Excerpt provided:

Program Analysis

Pure Expressions

Hutton's Razor

There is a very solid rule thumb called Hutton's razor that you should try out programming language techqniues on a simple language of only addition and constants first. You can learn a lot.

The first thing to do with such expressions is of course to evaluate them.

.type AExpr = Add {x : AExpr, y : AExpr} | Lit {n : number}

.decl aexpr(e : AExpr)
aexpr(x), aexpr(y) :- aexpr($Add(x,y)).

.decl eval(e : AExpr, v : number)
eval(e, vx + vy) :- aexpr(e), e = $Add(x,y), eval(x,vx), eval(y,vy).
eval(e, n) :- aexpr(e), e = $Lit(n).

aexpr($Add($Add($Lit(1), $Lit(2)), $Lit(3))).
.output eval(IO=stdout)

Brief A:
Change "Short-term" to "Near-term" in the rows from the start of the dataset entries through the line containing "第二天，良子准时来到位于市中心外缘行会街上的另一栋大楼，拜访了她的那位心理医生 —— 敦子小姐。", and leave everything else as it is. Give back only those lines.
The program analysis text and the rows that follow have no connection to each other.

Dataset entries
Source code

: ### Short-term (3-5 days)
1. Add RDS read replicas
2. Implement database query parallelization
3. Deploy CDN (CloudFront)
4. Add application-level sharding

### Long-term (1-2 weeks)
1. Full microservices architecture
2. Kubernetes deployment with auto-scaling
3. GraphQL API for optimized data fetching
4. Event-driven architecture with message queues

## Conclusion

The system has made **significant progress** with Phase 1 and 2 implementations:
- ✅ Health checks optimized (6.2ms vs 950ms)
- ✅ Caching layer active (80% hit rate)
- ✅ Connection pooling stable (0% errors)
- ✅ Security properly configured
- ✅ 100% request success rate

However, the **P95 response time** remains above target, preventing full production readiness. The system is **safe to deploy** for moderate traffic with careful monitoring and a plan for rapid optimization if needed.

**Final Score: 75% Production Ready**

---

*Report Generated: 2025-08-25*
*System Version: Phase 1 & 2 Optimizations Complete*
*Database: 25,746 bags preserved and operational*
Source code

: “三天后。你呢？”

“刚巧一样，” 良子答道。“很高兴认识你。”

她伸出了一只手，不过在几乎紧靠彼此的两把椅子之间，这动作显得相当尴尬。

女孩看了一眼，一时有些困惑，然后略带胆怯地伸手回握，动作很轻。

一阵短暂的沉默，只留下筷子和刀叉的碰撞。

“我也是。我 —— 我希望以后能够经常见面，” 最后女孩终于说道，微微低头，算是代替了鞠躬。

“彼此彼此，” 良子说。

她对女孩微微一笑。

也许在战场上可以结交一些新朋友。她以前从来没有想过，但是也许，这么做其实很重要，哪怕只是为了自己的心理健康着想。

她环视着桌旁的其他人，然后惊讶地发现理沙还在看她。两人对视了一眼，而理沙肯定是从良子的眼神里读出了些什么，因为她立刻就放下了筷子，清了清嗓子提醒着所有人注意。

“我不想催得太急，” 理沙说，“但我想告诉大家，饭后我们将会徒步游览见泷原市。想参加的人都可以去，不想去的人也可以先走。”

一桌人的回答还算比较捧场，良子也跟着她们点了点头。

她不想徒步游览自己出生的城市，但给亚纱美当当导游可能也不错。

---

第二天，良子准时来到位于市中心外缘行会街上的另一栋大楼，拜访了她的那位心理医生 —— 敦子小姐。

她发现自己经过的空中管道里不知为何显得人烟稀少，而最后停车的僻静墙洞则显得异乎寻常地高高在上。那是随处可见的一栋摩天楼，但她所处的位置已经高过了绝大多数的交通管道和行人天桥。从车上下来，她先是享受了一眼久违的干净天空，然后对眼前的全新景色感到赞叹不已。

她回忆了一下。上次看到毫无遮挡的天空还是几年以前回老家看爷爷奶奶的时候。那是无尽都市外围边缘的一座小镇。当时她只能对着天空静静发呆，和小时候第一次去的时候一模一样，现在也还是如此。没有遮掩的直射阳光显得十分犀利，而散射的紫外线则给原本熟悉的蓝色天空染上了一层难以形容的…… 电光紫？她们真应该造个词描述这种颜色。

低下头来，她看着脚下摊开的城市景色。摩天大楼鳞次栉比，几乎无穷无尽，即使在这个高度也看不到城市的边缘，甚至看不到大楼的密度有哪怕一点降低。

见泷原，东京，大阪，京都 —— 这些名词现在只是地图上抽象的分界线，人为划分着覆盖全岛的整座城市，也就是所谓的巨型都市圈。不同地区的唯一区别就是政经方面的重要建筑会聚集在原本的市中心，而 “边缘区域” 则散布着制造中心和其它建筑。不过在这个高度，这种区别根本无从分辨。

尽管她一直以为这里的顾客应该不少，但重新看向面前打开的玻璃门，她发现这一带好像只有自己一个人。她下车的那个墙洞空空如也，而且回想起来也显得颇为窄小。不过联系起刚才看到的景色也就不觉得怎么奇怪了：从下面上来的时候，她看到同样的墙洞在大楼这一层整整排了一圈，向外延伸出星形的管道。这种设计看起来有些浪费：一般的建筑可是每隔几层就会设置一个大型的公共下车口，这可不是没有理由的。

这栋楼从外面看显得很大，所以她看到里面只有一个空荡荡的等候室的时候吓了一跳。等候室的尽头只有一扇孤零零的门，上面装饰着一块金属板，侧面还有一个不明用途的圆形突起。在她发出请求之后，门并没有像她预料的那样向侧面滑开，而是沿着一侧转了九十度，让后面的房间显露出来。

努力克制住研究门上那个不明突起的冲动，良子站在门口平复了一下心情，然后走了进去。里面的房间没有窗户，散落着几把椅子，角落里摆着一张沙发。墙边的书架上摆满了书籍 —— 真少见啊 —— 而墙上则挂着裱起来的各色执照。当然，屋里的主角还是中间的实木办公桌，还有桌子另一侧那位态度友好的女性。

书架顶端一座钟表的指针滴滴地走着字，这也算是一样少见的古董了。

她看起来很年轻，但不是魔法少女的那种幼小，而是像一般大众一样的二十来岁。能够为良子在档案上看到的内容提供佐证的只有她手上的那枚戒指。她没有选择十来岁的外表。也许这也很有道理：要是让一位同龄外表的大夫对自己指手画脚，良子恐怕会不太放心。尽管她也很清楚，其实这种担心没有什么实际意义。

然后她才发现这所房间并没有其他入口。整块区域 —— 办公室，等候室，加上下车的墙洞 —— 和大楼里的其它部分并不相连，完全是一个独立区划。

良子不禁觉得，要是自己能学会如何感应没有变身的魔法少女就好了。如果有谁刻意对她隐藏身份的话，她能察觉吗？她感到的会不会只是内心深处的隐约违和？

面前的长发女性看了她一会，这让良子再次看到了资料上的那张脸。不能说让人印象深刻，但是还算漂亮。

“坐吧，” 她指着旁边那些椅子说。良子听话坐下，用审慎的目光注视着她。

Brief B:
From the program analysis text, echo the passage that opens with the words "There is a very" and closes with "e = $Add(x,y), eval(x,vx), eval(y,vy).", word for word.

Task answer A:
Source code

: ### Near-term (3-5 days)
1. Add RDS read replicas
2. Implement database query parallelization
3. Deploy CDN (CloudFront)
4. Add application-level sharding

### Long-term (1-2 weeks)
1. Full microservices architecture
2. Kubernetes deployment with auto-scaling
3. GraphQL API for optimized data fetching
4. Event-driven architecture with message queues

## Conclusion

The system has made **significant progress** with Phase 1 and 2 implementations:
- ✅ Health checks optimized (6.2ms vs 950ms)
- ✅ Caching layer active (80% hit rate)
- ✅ Connection pooling stable (0% errors)
- ✅ Security properly configured
- ✅ 100% request success rate

However, the **P95 response time** remains above target, preventing full production readiness. The system is **safe to deploy** for moderate traffic with careful monitoring and a plan for rapid optimization if needed.

**Final Score: 75% Production Ready**

---

*Report Generated: 2025-08-25*
*System Version: Phase 1 & 2 Optimizations Complete*
*Database: 25,746 bags preserved and operational*
Source code

: “三天后。你呢？”

“刚巧一样，” 良子答道。“很高兴认识你。”

她伸出了一只手，不过在几乎紧靠彼此的两把椅子之间，这动作显得相当尴尬。

女孩看了一眼，一时有些困惑，然后略带胆怯地伸手回握，动作很轻。

一阵短暂的沉默，只留下筷子和刀叉的碰撞。

“我也是。我 —— 我希望以后能够经常见面，” 最后女孩终于说道，微微低头，算是代替了鞠躬。

“彼此彼此，” 良子说。

她对女孩微微一笑。

也许在战场上可以结交一些新朋友。她以前从来没有想过，但是也许，这么做其实很重要，哪怕只是为了自己的心理健康着想。

她环视着桌旁的其他人，然后惊讶地发现理沙还在看她。两人对视了一眼，而理沙肯定是从良子的眼神里读出了些什么，因为她立刻就放下了筷子，清了清嗓子提醒着所有人注意。

“我不想催得太急，” 理沙说，“但我想告诉大家，饭后我们将会徒步游览见泷原市。想参加的人都可以去，不想去的人也可以先走。”

一桌人的回答还算比较捧场，良子也跟着她们点了点头。

她不想徒步游览自己出生的城市，但给亚纱美当当导游可能也不错。

---

第二天，良子准时来到位于市中心外缘行会街上的另一栋大楼，拜访了她的那位心理医生 —— 敦子小姐。

Task answer B:
There is a very solid rule thumb called Hutton's razor that you should try out programming language techqniues on a simple language of only addition and constants first. You can learn a lot.

The first thing to do with such expressions is of course to evaluate them.

.type AExpr = Add {x : AExpr, y : AExpr} | Lit {n : number}

.decl aexpr(e : AExpr)
aexpr(x), aexpr(y) :- aexpr($Add(x,y)).

.decl eval(e : AExpr, v : number)
eval(e, vx + vy) :- aexpr(e), e = $Add(x,y), eval(x,vx), eval(y,vy).